Performance enhancement of an industrial desuperheater using a Ross Low-Low-Pressure-Drop (LLPD) static mixer

This study numerically investigates integrating a Ross Low-Low-Pressure Drop (LLPD) static mixer—which utilizes semi-elliptical panels joined at a 120^∘angle to achieve efficient mixing with minimal flow resistance—to enhance the thermal performance and operational robustness of an industrial desuperheater. A coupled Eulerian–Lagrangian framework is employed, combining the turbulence model with a Discrete Phase Model (DPM) to resolve the interaction between the carrier gas flow and dispersed water droplets. The impact of the LLPD mixer on the flow field, droplet dynamics, and heat and mass transfer is systematically assessed against a conventional (no-mixer) configuration. The LLPD mixer induces a strong swirling motion that substantially amplifies turbulent kinetic energy (by up to a factor of 12) and axial vorticity (by up to a factor of 130), leading to markedly improved mixing. As a result, the average particle-based heat transfer coefficient increases by approximately 35% and the desuperheating efficiency approaches 100%, compared with about 78% for the conventional design.
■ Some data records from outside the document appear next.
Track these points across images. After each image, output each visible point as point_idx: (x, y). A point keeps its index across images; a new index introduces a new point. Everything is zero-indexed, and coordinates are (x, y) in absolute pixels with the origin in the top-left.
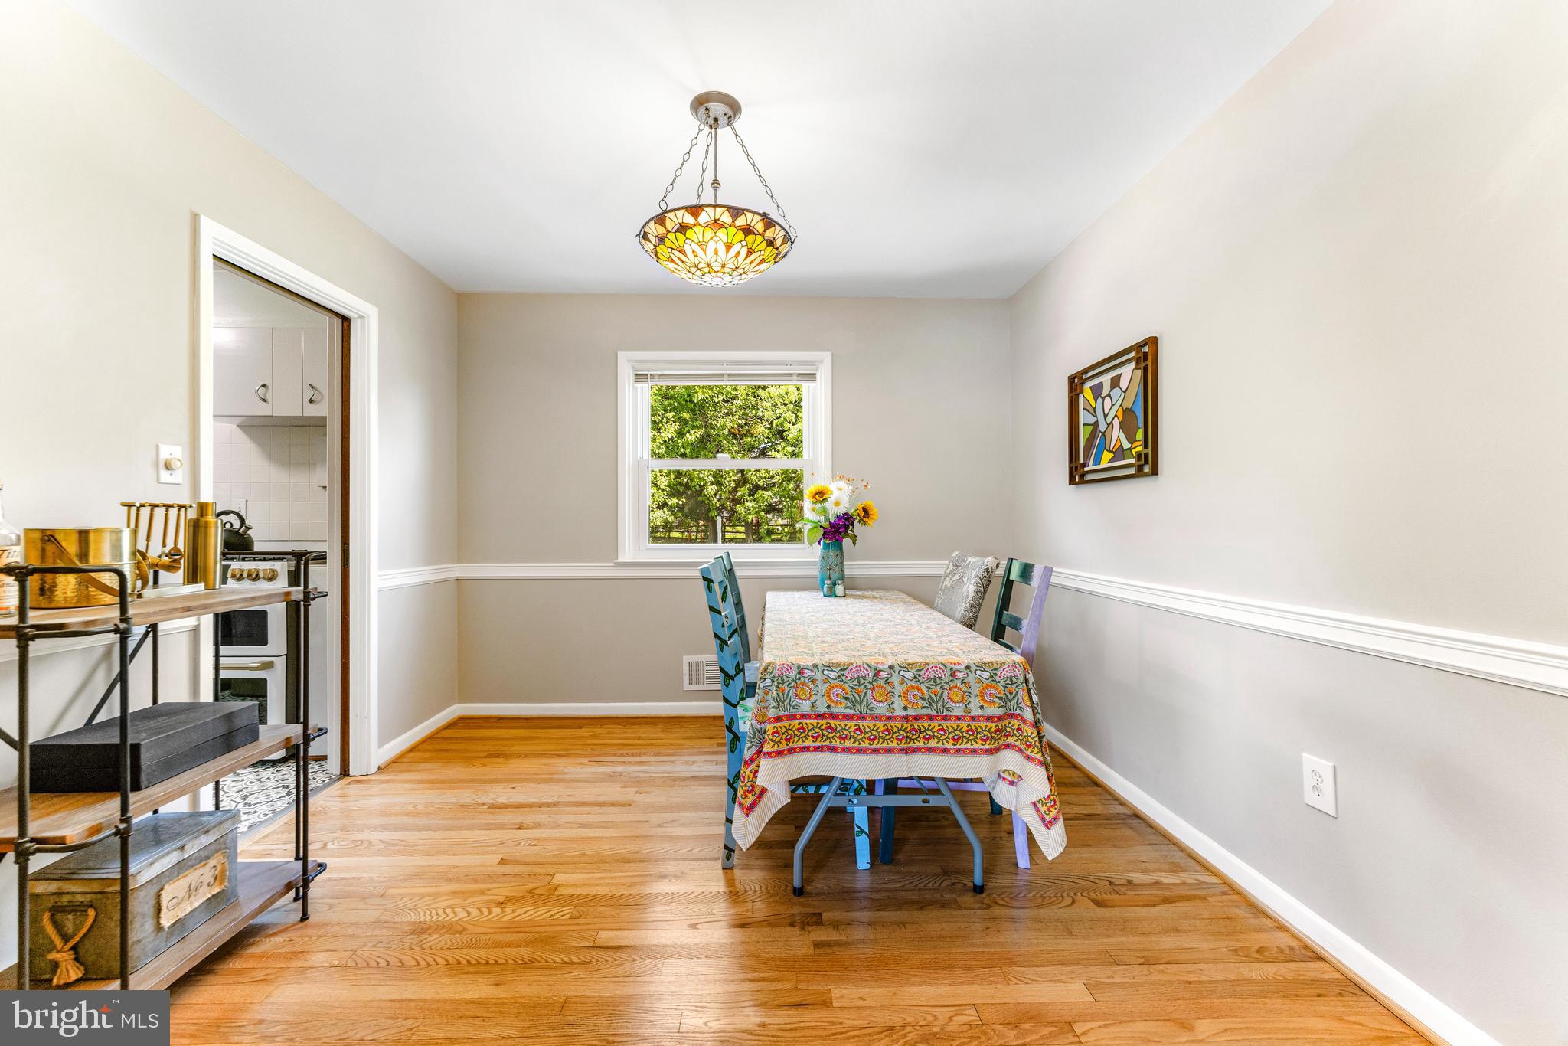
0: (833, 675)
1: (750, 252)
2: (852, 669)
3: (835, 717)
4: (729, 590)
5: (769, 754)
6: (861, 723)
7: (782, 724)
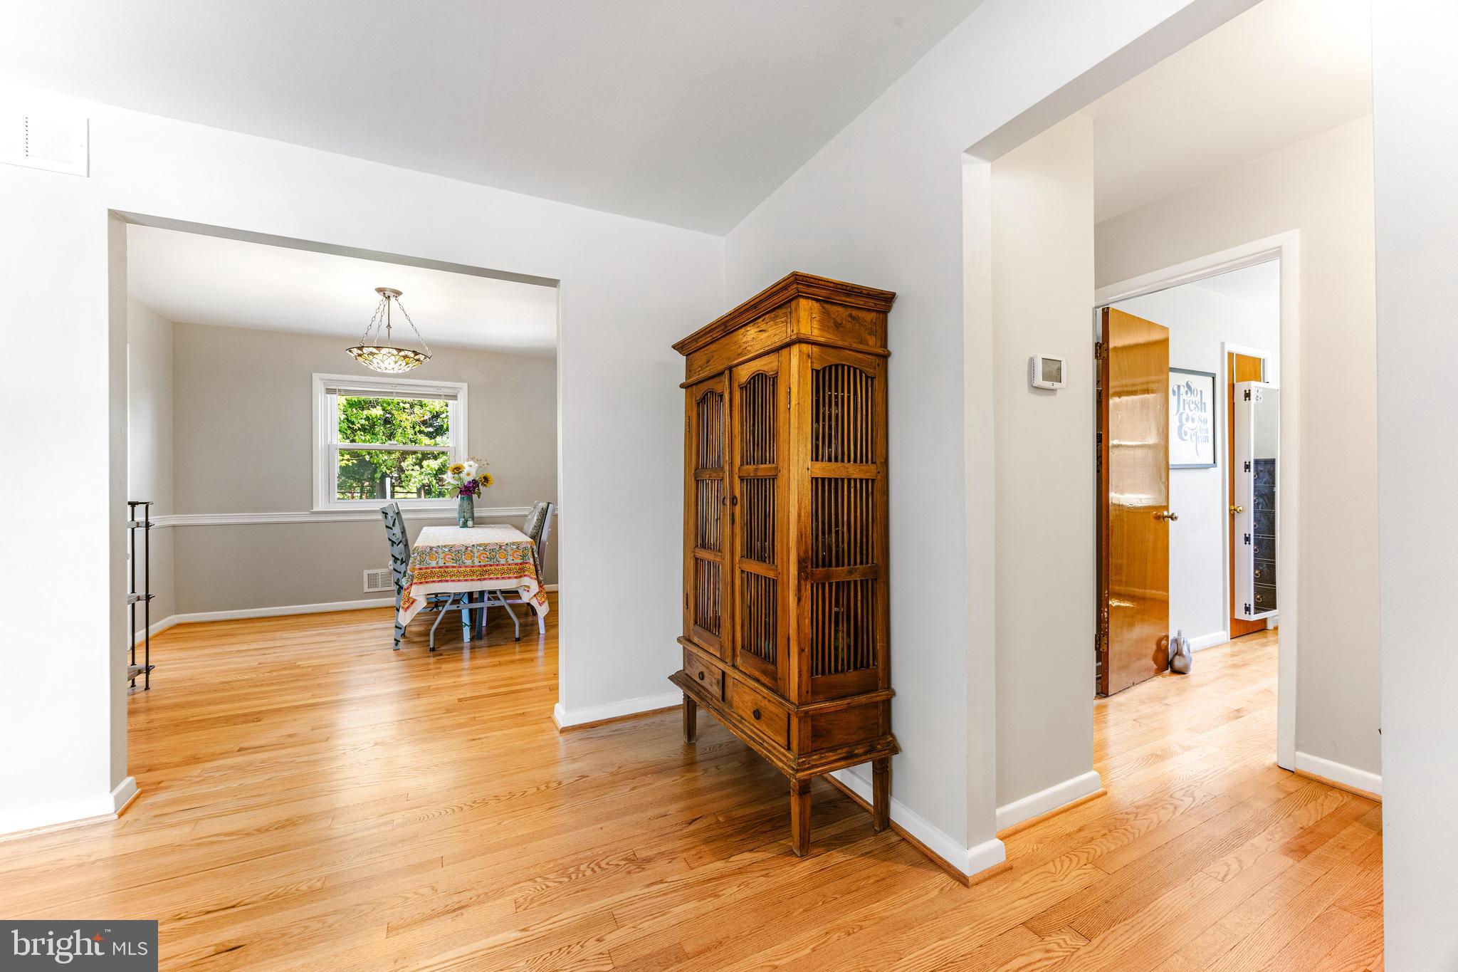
0: (447, 550)
1: (407, 364)
3: (446, 567)
4: (397, 521)
5: (416, 583)
6: (459, 569)
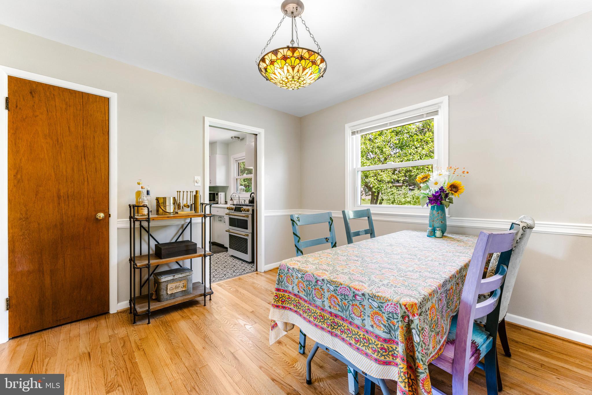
0: (300, 276)
2: (306, 275)
3: (301, 298)
7: (280, 293)
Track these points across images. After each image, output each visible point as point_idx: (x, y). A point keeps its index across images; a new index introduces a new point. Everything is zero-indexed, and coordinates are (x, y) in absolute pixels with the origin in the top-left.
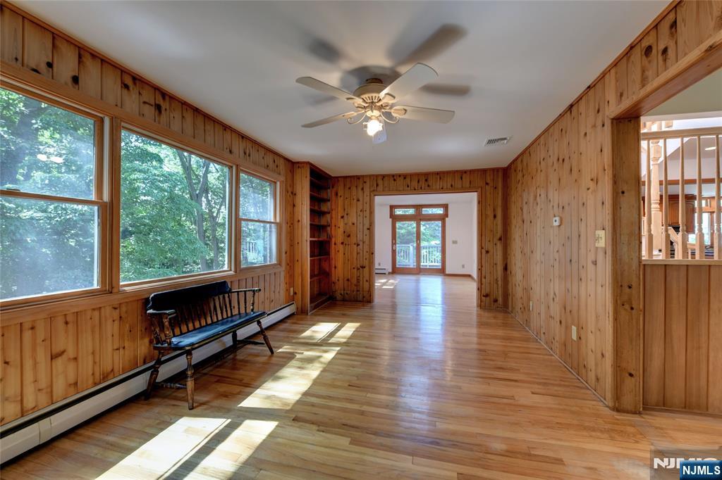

A key outcome is the marked reduction in performance sensitivity to the initial droplet diameter. In the LLPD configuration, outlet temperature variations are limited to about 1 K, compared with up to 7 K in the baseline case, corresponding to efficiency variations of only ±2.7% versus ±29.4% for the no-mixer configuration. These findings demonstrate that the LLPD static mixer provides a highly effective and robust passive solution for improving desuperheater performance, offering enhanced thermal efficiency and strong resilience to fluctuations in atomization quality, albeit at the cost of an increased pressure drop.